“Any goal must have a reason, Any success is based on a reason, Any failure is based on a goal without a reason.”
These are the opening words, feverishly sung in Bambara, of the song “Kènia” on Rokia Traoré’s sixth album, Né So (Home). They are also the best way to encapsulate the Mali-born singer’s strength throughout her nearly 20-year musical journey. The decision to take up music is sometimes guided by a career plan, or a burning urge, or an attempt to gain some recognition, or even the desire to pass on a legacy. But Rokia Traoré’s path is of a different kind, rooted as it has been since she released her first record, Mouneïssa, in the force of will and the movements of her heart.
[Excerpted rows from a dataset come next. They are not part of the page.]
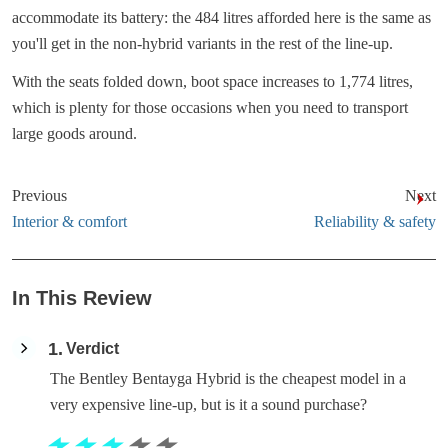
accommodate its battery: the 484 litres afforded here is the same as
you'll get in the non-hybrid variants in the rest of the line-up.
With the seats folded down, boot space increases to 1,774 litres,
which is plenty for those occasions when you need to transport
large goods around.
Previous
Next
Interior & comfort
Reliability & safety
In This Review
1
Verdict
The Bentley Bentayga Hybrid is the cheapest model in a
very expensive line-up, but is it a sound purchase?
The fundamental question of choices and responsibilities has always been Traoré’s center of gravity. Before initiating any new project, she asks herself, “Why keep playing music, and how?” This time, she did so with unprecedented urgency. At the time, she found herself in private and public worlds colliding in quite a hazardous manner.
Traoré had always been a traveler, but in 2009, she decided to move back to Mali. Three years later, she bore witness as her country’s civil war gained terrible momentum. “Experiencing life in a war-torn country was traumatic. I became aware of how naïve I had been without even knowing it,” she confesses.
While she had left Bamako for a while and moved to Europe with her young son, she also experienced personal issues that threatened her status and legitimacy as a musician. “To make a long story short, being a female artist, especially an African living in Africa, makes you sound not credible as a mother,” she says. Besides, the music industry was facing a crisis, which only added to her distressing doubts, to the point of almost calling it quits, artistically speaking.
The art of picking yourself up and moving on is an implicit theme of Né So. “Everything was falling apart,” she says. “It’s never easy to go through tough times, but it is also what makes you grow, and understand why you cling to certain things and give up on some others. At some point, I realized that I was either going to make it, or just add my name to the long list of female artists who ended badly,” Traoré says. “When people write their biographies, they talk less about their music or talent than their personal rifts. I asked myself, ‘Do I want to end up in that kind of book? Or should I take a chance and get on with it?’ I really had to make some tough decisions. I did, and I’m glad I made the right ones.”